I have always been under the impression that in order to be in a relationship, both parties should know about and agree to said status. It’s just good sense.

That definition was challenged, however, after my friend Hbomb shared a series of emails she’d exchanged with GQ – after she’d had the “friend talk” with him multiple times, and was clarifying that status after a mixed signals weekend.

GQ:

I freaking adore you. I say that as both a coworker, an ex, and even more-so as a friend…And I say all this as a friend. Our relationship was oh-so brief because, at the end of the day, it wasn’t meant to be. But our friendship? OMG…I called you that before we ever flirted with a relationship, and continued after.

Hbomb:

Well, this is a little awkward…I wasn’t aware that we were ever in a relationship, unless you meant relationship in the very broad, non-romantic sense, e.g. I have a “relationship” with my boss, my mom, my roommate, etc. To me, being in a relationship, romantically speaking, only occurs after two people have a conversation where they both agree that they are going to exclusively date each other. And we never even came close to discussing anything like that as far as I know, so I don’t see how you can consider me an ex…

GQ:

I used the word relationship because there was an oh-so-fleeting moment when I felt a spark of “something”– maybe it was an unrequited crush–for what must’ve been one week late last summer.

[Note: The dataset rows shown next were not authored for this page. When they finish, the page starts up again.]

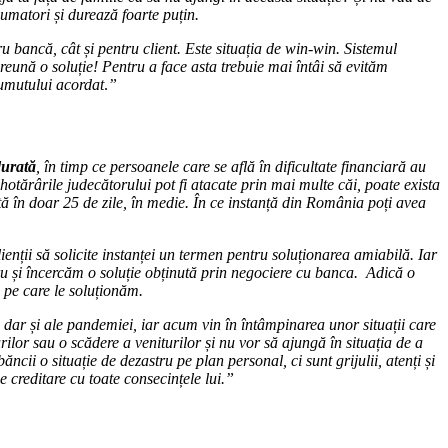
sumatori și durează foarte puțin.
ru bancă, cât și pentru client. Este situația de win-win. Sistemul
eună o soluție! Pentru a face asta trebuie mai întâi să evităm
rumutului acordat
.
”
durată
, în timp ce persoanele care se află în dificultate financiară au
otărârile judecătorului pot fi atacate prin mai multe căi, poate exista
ă în doar 25 de zile, în medie. În ce instanță din România poți avea
ienții să solicite instanței un termen pentru soluționarea amiabilă. Iar
stru și încercăm o soluție obținută prin negociere cu banca. Adică o
e pe care le soluționăm.
, dar și ale pandemiei, iar acum vin în întâmpinarea unor situații care
rilor sau o scădere a veniturilor și nu vor să ajungă în situația de a
cii o situație de dezastru pe plan personal, ci sunt grijulii, atenți și
 creditare cu toate consecințele lui.”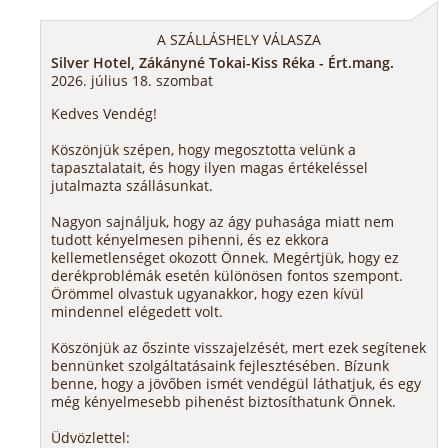
A SZÁLLÁSHELY VÁLASZA
Silver Hotel, Zákányné Tokai-Kiss Réka - Ért.mang.
2026. július 18. szombat
Kedves Vendég!
Köszönjük szépen, hogy megosztotta velünk a
tapasztalatait, és hogy ilyen magas értékeléssel
jutalmazta szállásunkat.
Nagyon sajnáljuk, hogy az ágy puhasága miatt nem
tudott kényelmesen pihenni, és ez ekkora
kellemetlenséget okozott Önnek. Megértjük, hogy ez
derékproblémák esetén különösen fontos szempont.
Örömmel olvastuk ugyanakkor, hogy ezen kívül
mindennel elégedett volt.
Köszönjük az őszinte visszajelzését, mert ezek segítenek
bennünket szolgáltatásaink fejlesztésében. Bízunk
benne, hogy a jövőben ismét vendégül láthatjuk, és egy
még kényelmesebb pihenést biztosíthatunk Önnek.
Üdvözlettel: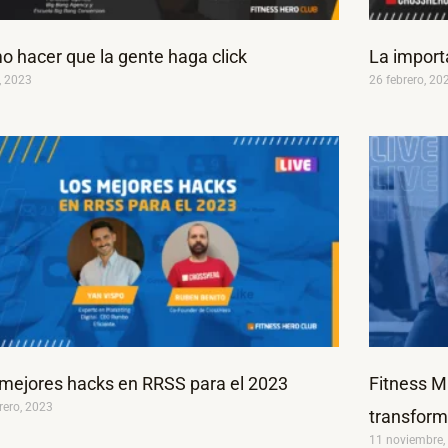
 hacer que la gente haga click
La import
l, 2023
26 febrero, 20
mejores hacks en RRSS para el 2023
Fitness M
rero, 2023
transforma
11 noviembre,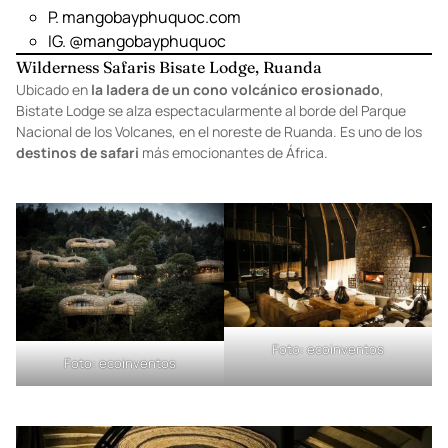
D. Mango bay, Cửa Dương, Phú Quốc, Kiên Giang
920000, Vietnam
T. +84 297 3981 693
P.
mangobayphuquoc.com
IG.
@mangobayphuquoc
Wilderness Safaris Bisate Lodge, Ruanda
Ubicado en
la ladera de un cono volcánico erosionado
,
Bistate Lodge se alza espectacularmente al borde del Parque
Nacional de los Volcanes, en el noreste de Ruanda. Es uno de los
destinos de safari
más emocionantes de África.
Foto:
ecoinventos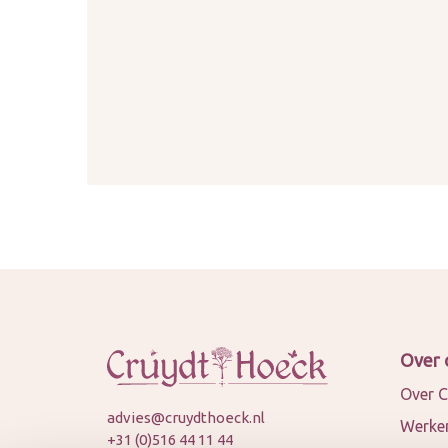
Over 
Over C
advies@cruydthoeck.nl
Werken
+31 (0)516 44 11 44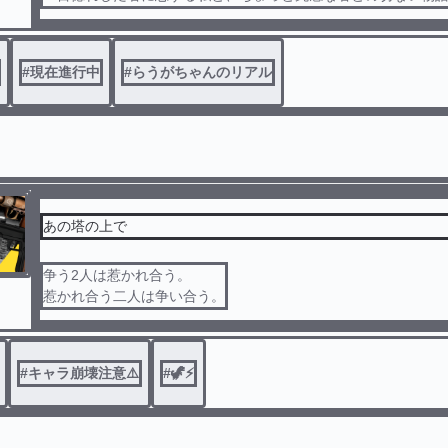
#
現在進行中
#
らうがちゃんのリアル
あの塔の上で
争う2人は惹かれ合う。
惹かれ合う二人は争い合う。
#
キャラ崩壊注意⚠️
#
🦖⚡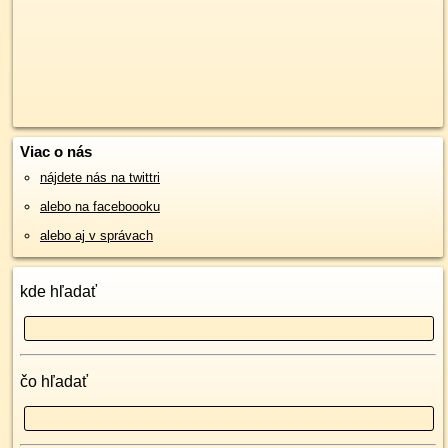
Viac o nás
nájdete nás na twittri
alebo na faceboooku
alebo aj v správach
kde hľadať
čo hľadať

Hold on just a second. An unrequited crush can count as a relationship? The mere feeling of a potential spark? That can make someone an ex?

Well, shoot.

By my definition, I haven’t had too many full on relationships. A handful, here and there, plus, you know, the one super big one that I’m in right now (and forever!). But by GQ’s definition…

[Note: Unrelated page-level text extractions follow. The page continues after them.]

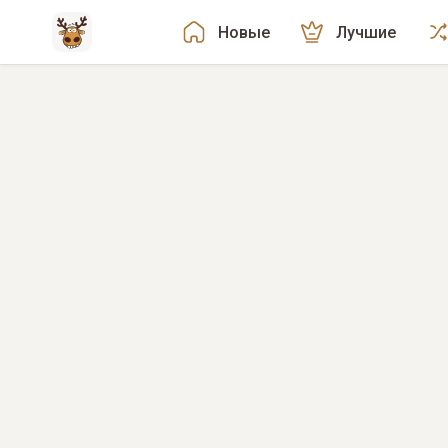
Новые
Лучшие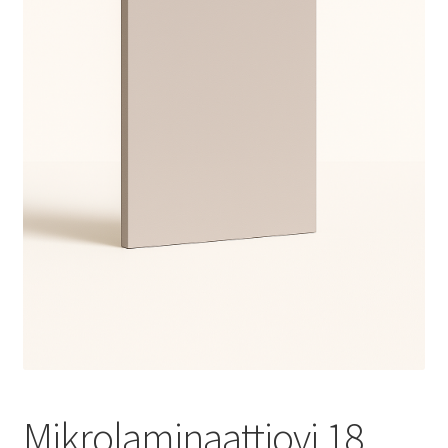
Mikrolaminaattiovi 18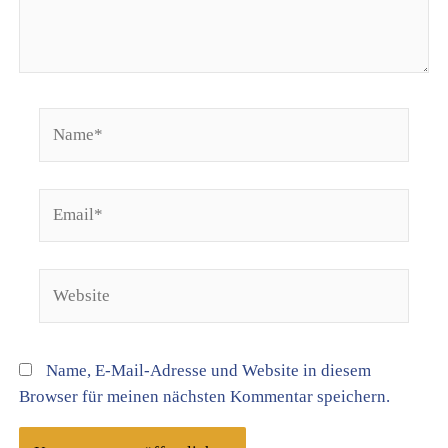
Name*
Email*
Website
Name, E-Mail-Adresse und Website in diesem
Browser für meinen nächsten Kommentar speichern.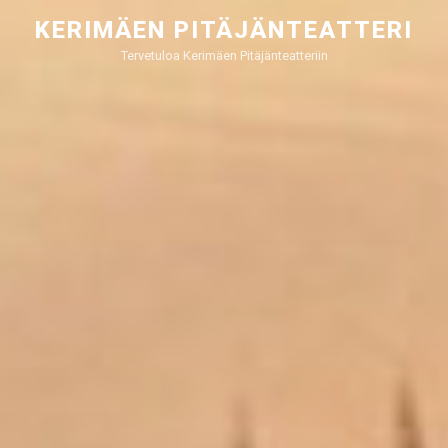
Siirry
KERIMÄEN PITÄJÄNTEATTERI
sisältöön
Tervetuloa Kerimäen Pitäjänteatteriin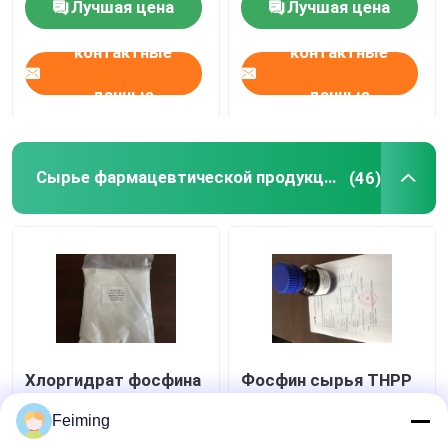
Лучшая цена
Лучшая цена
очищенности
контактные
контактные
данные
данные
Сырье фармацевтической продукции
(46)
Хлоргидрат фосфина
Фосфин сырья THPP
HCL Tris CAS 51805-
Tris
45-9 TCEP (2-
фармацевтической
Feiming
Carboxyethyl)
продукции CAS 4706-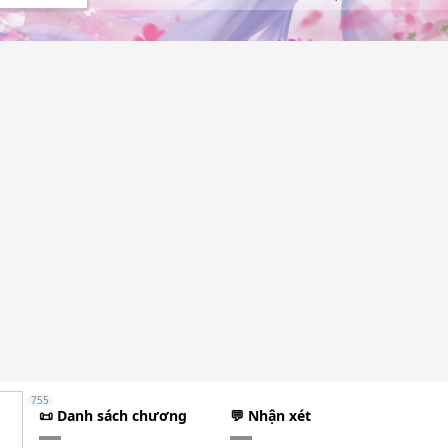
755
📜 Danh sách chương
💬 Nhận xét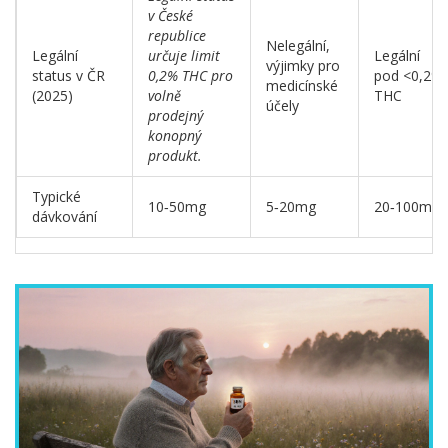
v České
republice
Nelegální,
Legální
určuje limit
Legální
výjimky pro
status v ČR
0,2% THC pro
pod <0,2%
medicínské
(2025)
volně
THC
účely
prodejný
konopný
produkt.
Typické
10‑50mg
5‑20mg
20‑100mg
dávkování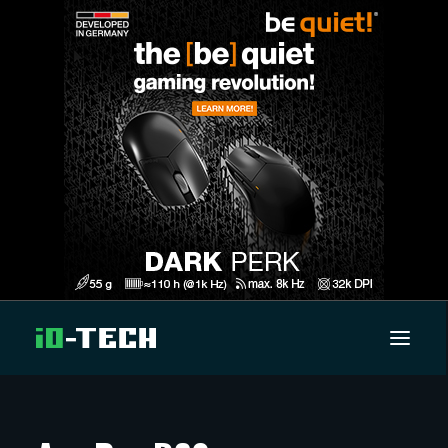
UUTISET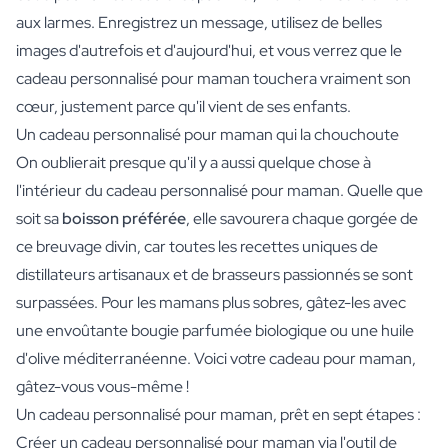
aux larmes. Enregistrez un message, utilisez de belles
images d'autrefois et d'aujourd'hui, et vous verrez que le
cadeau personnalisé pour maman touchera vraiment son
cœur, justement parce qu'il vient de ses enfants.
Un cadeau personnalisé pour maman qui la chouchoute
On oublierait presque qu'il y a aussi quelque chose à
l'intérieur du cadeau personnalisé pour maman. Quelle que
soit sa
boisson préférée
, elle savourera chaque gorgée de
ce breuvage divin, car toutes les recettes uniques de
distillateurs artisanaux et de brasseurs passionnés se sont
surpassées. Pour les mamans plus sobres, gâtez-les avec
une envoûtante bougie parfumée biologique ou une huile
d'olive méditerranéenne. Voici votre cadeau pour maman,
gâtez-vous vous-même !
Un cadeau personnalisé pour maman, prêt en sept étapes :
Créer un cadeau personnalisé pour maman via l'outil de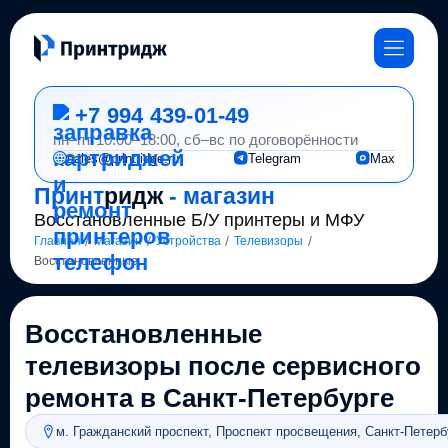
+7 994 439-01-49
пн–пт 10:00–18:00, сб–вс по договорённости
sales@printridge.ru
Telegram
Max
Принт
ридж
- магазин
Восстановленные Б/У принтеры и МФУ
/
/
/
/
Главная
Магазин
Устройства
Телевизоры
Восстановленные
Восстановленные
телевизоры после сервисного
ремонта в Санкт-Петербурге
м. Гражданский проспект, Проспект просвещения, Санкт-Петерб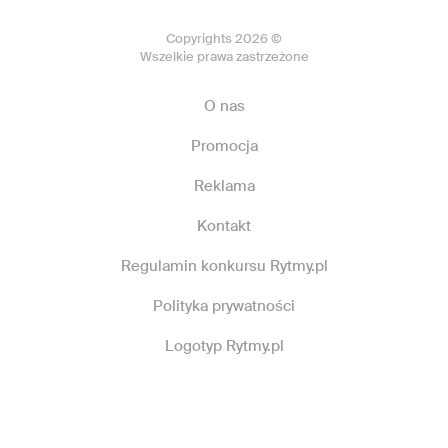
Copyrights 2026 ©
Wszelkie prawa zastrzeżone
O nas
Promocja
Reklama
Kontakt
Regulamin konkursu Rytmy.pl
Polityka prywatności
Logotyp Rytmy.pl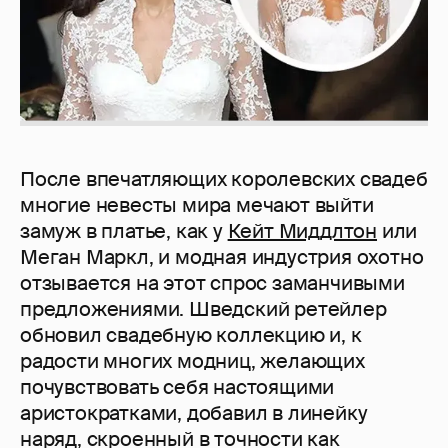
После впечатляющих королевских свадеб
многие невесты мира мечают выйти
замуж в платье, как у
Кейт Миддлтон
или
Меган Маркл, и модная индустрия охотно
отзывается на этот спрос заманчивыми
предложениями. Шведский ретейлер
обновил свадебную коллекцию и, к
радости многих модниц, желающих
почувствовать себя настоящими
аристократками, добавил в линейку
наряд, скроенный в точности как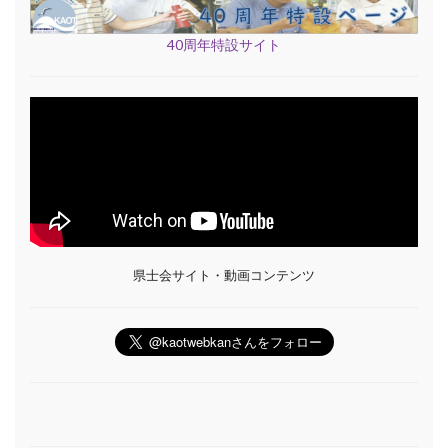
40周年特設サイト
県士会サイト・動画コンテンツ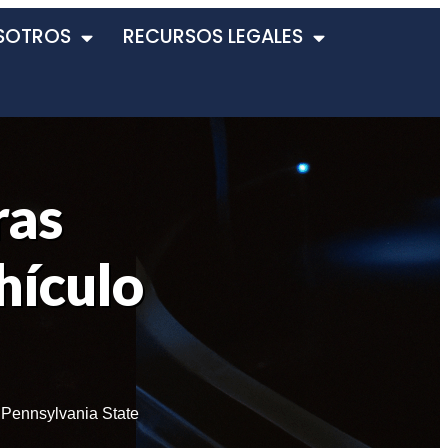
SOTROS
RECURSOS LEGALES
ras
hículo
,
Pennsylvania State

There was that one major unrequited crush from the seventh grade – I’m hoping only major crushes count, not minor ones – then a string of them throughout high school. You know how teenagers are.

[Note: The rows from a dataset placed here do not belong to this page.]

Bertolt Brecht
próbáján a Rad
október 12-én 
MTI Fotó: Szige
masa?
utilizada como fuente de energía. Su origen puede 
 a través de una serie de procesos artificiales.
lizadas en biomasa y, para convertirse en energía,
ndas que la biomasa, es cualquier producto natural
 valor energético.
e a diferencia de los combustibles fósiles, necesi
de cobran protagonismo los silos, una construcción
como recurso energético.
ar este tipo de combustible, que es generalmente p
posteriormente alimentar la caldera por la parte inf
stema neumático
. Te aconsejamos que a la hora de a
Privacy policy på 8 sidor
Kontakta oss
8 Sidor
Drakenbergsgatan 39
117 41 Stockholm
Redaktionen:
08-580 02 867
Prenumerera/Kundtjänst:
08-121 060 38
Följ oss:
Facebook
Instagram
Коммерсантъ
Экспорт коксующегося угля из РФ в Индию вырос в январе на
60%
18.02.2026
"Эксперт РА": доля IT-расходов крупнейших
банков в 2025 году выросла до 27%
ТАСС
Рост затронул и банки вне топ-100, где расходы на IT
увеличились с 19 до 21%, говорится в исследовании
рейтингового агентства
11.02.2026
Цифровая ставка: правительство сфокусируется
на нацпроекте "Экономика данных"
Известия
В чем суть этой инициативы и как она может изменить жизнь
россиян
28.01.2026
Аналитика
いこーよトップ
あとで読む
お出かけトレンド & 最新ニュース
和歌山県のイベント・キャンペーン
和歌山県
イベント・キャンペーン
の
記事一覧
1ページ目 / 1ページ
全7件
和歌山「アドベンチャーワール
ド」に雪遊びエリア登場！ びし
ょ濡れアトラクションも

There was that guy in my Italian class four years ago – I thought there was a spark. We never went out (or talked outside of class except on the walk to our respective homes), but apparently, he’s my ex.

And those are just the ones I can think of off the top of my head.

Should I count the lacrosse players I ogled in college? Or the blind dates I was set up on for sorority formals?

This list could get long.

And we haven’t even started on celebrities yet.

Though, by what other definition could I call Sawyer my ex?